Charley had taken it for granted that his father would be his sponsor, so that he and all the others, including the members, were astounded when Don Corrado himself came out of the meeting room and escorted Charley into the presence of the brotherhood to be sworn in.

Don Corrado was a robust fifty-nine years old when Charley was seventeen. He was, himself, fast becoming a national legend in the fratellanza and was already one of the nine richest men in the United States. Solemnly, he drove a dagger into the wooden table and, holding its hilt, said, "The first new member to enter the honored society within the Prizzi family for five years is the son of my oldest friend, Angelo Partanna, my consigliere. This son, who stands beside me now, is seventeen years of age, the same age his father was when he was sworn into membership before he left Agrigento, and the same age as I, myself, when I took the sacred oaths."

He placed a revolver at the base of the embedded knife. "Charley," he said in his piercing voice, "you are entering into the honored society of the brotherhood of men of the greatest courage and loyalty. You enter our companionship alive and you go out dead. You will live and die by the gun and the knife. Take my hand upon the knife."

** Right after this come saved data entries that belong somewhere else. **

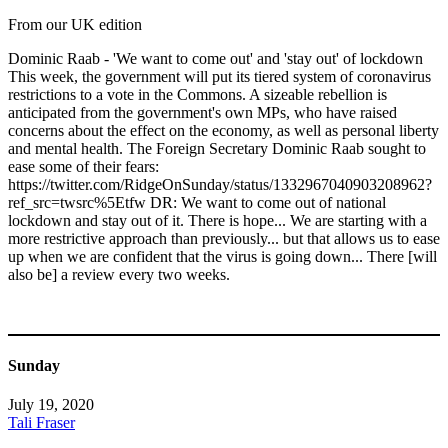
From our UK edition
Dominic Raab - 'We want to come out' and 'stay out' of lockdown
This week, the government will put its tiered system of coronavirus
restrictions to a vote in the Commons. A sizeable rebellion is
anticipated from the government's own MPs, who have raised
concerns about the effect on the economy, as well as personal liberty
and mental health. The Foreign Secretary Dominic Raab sought to
ease some of their fears:
https://twitter.com/RidgeOnSunday/status/1332967040903208962?
ref_src=twsrc%5Etfw DR: We want to come out of national
lockdown and stay out of it. There is hope... We are starting with a
more restrictive approach than previously... but that allows us to ease
up when we are confident that the virus is going down... There [will
also be] a review every two weeks.
Sunday
July 19, 2020
Tali Fraser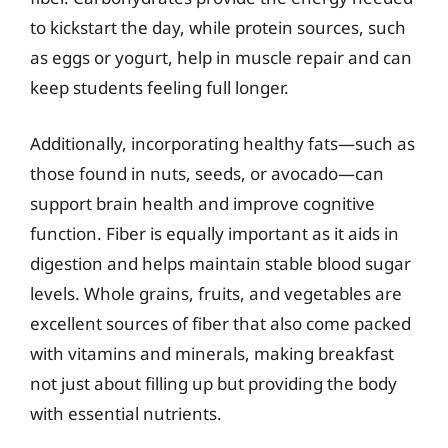
to kickstart the day, while protein sources, such
as eggs or yogurt, help in muscle repair and can
keep students feeling full longer.
Additionally, incorporating healthy fats—such as
those found in nuts, seeds, or avocado—can
support brain health and improve cognitive
function. Fiber is equally important as it aids in
digestion and helps maintain stable blood sugar
levels. Whole grains, fruits, and vegetables are
excellent sources of fiber that also come packed
with vitamins and minerals, making breakfast
not just about filling up but providing the body
with essential nutrients.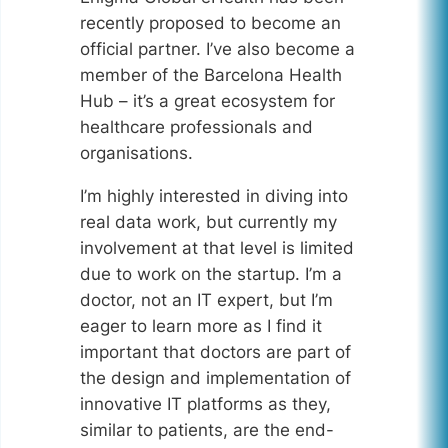
recently proposed to become an
official partner. I’ve also become a
member of the Barcelona Health
Hub – it’s a great ecosystem for
healthcare professionals and
organisations.
I’m highly interested in diving into
real data work, but currently my
involvement at that level is limited
due to work on the startup. I’m a
doctor, not an IT expert, but I’m
eager to learn more as I find it
important that doctors are part of
the design and implementation of
innovative IT platforms as they,
similar to patients, are the end-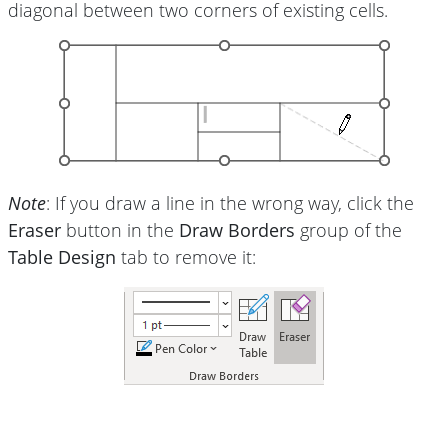
diagonal between two corners of existing cells.
Note
: If you draw a line in the wrong way, click the
Eraser
button in the
Draw Borders
group of the
Table Design
tab to remove it: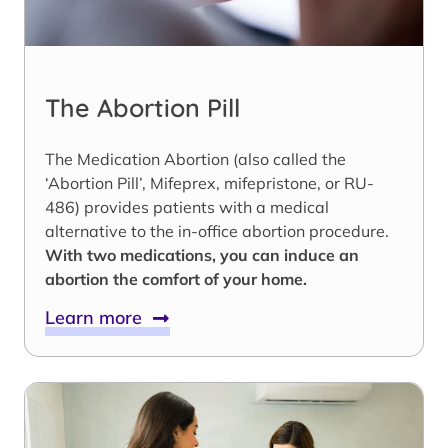
The Abortion Pill
The Medication Abortion (also called the
‘Abortion Pill’, Mifeprex, mifepristone, or RU-
486) provides patients with a medical
alternative to the in-office abortion procedure.
With two medications, you can induce an
abortion the comfort of your home.
Learn more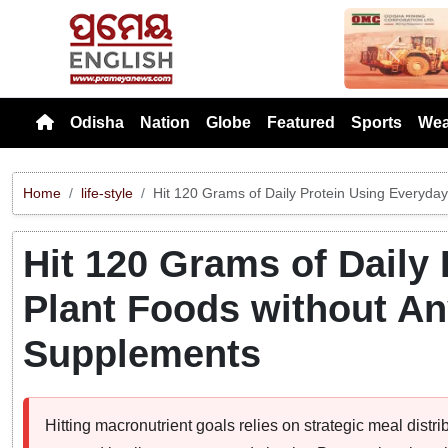
Previou
Odisha
Nation
Globe
Featured
Sports
Wea
Home
life-style
Hit 120 Grams of Daily Protein Using Everyday 
Hit 120 Grams of Daily
Plant Foods without Any
Supplements
Hitting macronutrient goals relies on strategic meal distri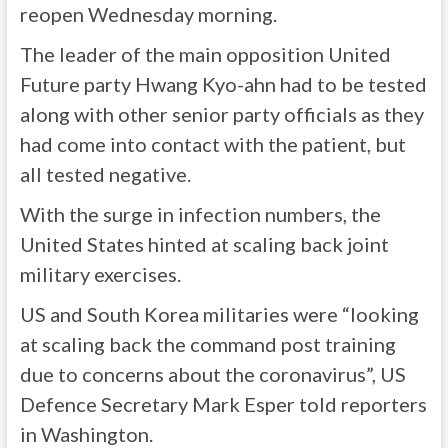
reopen Wednesday morning.
The leader of the main opposition United
Future party Hwang Kyo-ahn had to be tested
along with other senior party officials as they
had come into contact with the patient, but
all tested negative.
With the surge in infection numbers, the
United States hinted at scaling back joint
military exercises.
US and South Korea militaries were “looking
at scaling back the command post training
due to concerns about the coronavirus”, US
Defence Secretary Mark Esper told reporters
in Washington.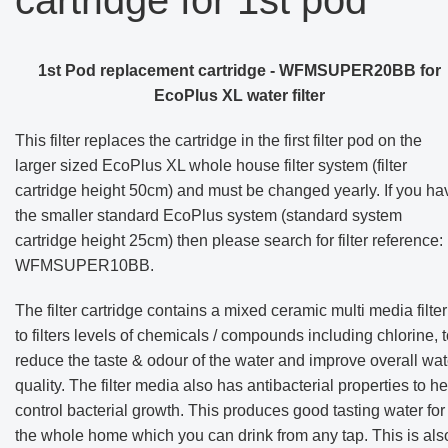
1st Pod replacement cartridge - WFMSUPER20BB for
EcoPlus XL water filter
This filter replaces the cartridge in the first filter pod on the
larger sized EcoPlus XL whole house filter system (filter
cartridge height 50cm) and must be changed yearly. If you ha
the smaller standard EcoPlus system (standard system
cartridge height 25cm) then please search for filter reference:
WFMSUPER10BB
.
The filter cartridge contains a mixed ceramic multi media filter
to filters levels of chemicals / compounds including chlorine, 
reduce the taste & odour of the water and improve overall wat
quality.
The filter media also has antibacterial properties to he
control bacterial growth
. This produces
good tasting water for
the whole home which you can drink from any tap. This is als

Charley reached across the table, towering over the tiny Don Corrado, who said to him, thrillingly, "Does the fratellanza come before anything else in your life?"

"Yes," Charley said.

"Before family, before country, before God?"

"I swear it," Charley said.

"There are three laws of the brotherhood which must become a part of you. The first—you must obey your superiors, to death if necessary, without question, for it will be for the good of the brotherhood. Do you swear it?"

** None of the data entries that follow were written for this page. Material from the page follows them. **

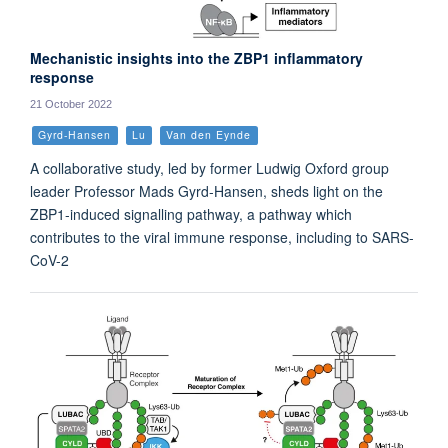
Mechanistic insights into the ZBP1 inflammatory
response
21 October 2022
Gyrd-Hansen
Lu
Van den Eynde
A collaborative study, led by former Ludwig Oxford group
leader Professor Mads Gyrd-Hansen, sheds light on the
ZBP1-induced signalling pathway, a pathway which
contributes to the viral immune response, including to SARS-
CoV-2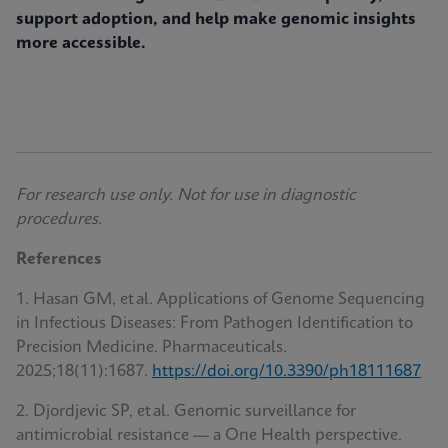
support adoption, and help make genomic insights
more accessible.
For research use only. Not for use in diagnostic
procedures.
References
1. Hasan GM, et al. Applications of Genome Sequencing
in Infectious Diseases: From Pathogen Identification to
Precision Medicine. Pharmaceuticals
.
2025;18(11):1687.
https://doi.org/10.3390/ph18111687
2. Djordjevic SP, et al. Genomic surveillance for
antimicrobial resistance — a One Health perspective.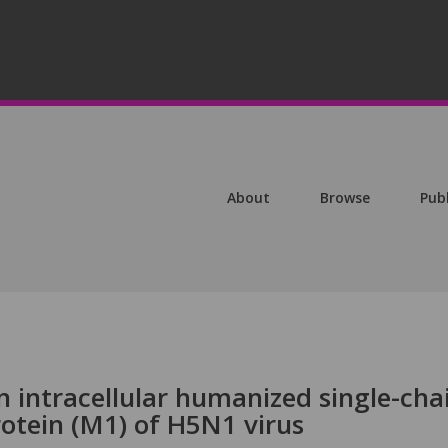
About
Browse
Pub
n intracellular humanized single-cha
otein (M1) of H5N1 virus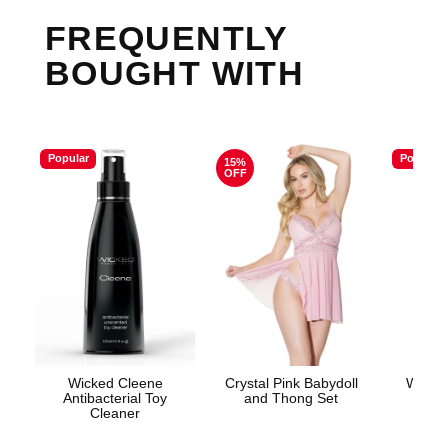
FREQUENTLY
BOUGHT WITH
Popular
Popular
15%
OFF
Wicked Cleene
Crystal Pink Babydoll
Wicke
Antibacterial Toy
and Thong Set
Base
Cleaner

"I swear it," Charley said, his face shining.

"You must never betray any secret of our common cause nor seek any other comfort, be it from church or from a government, than the strength, protection, and comfort of this fratellanza. Do you swear it?"

"I swear it!" Charley said, his voice rising.

"Lastly, you must never violate the wife or children of another member."

"I swear it," Charley said humbly.

"Violation of these oaths will mean your instant death without trial or warning."

Angelo Partanna asked him to raise the first finger of his right hand. He pricked the finger with a straight pin and a tear of blood came forth. "This drop of blood symbolizes your birth into our family. We are one until death," Don Corrado said, reaching up on his tiptoes to embrace Charley.

"As we protect you, so must you protect Prizzi honor. Do you swear it?"

"I swear it before God," Charley said.

He kissed the don, then he kissed his father. The members applauded. The large room was alight with their admiration.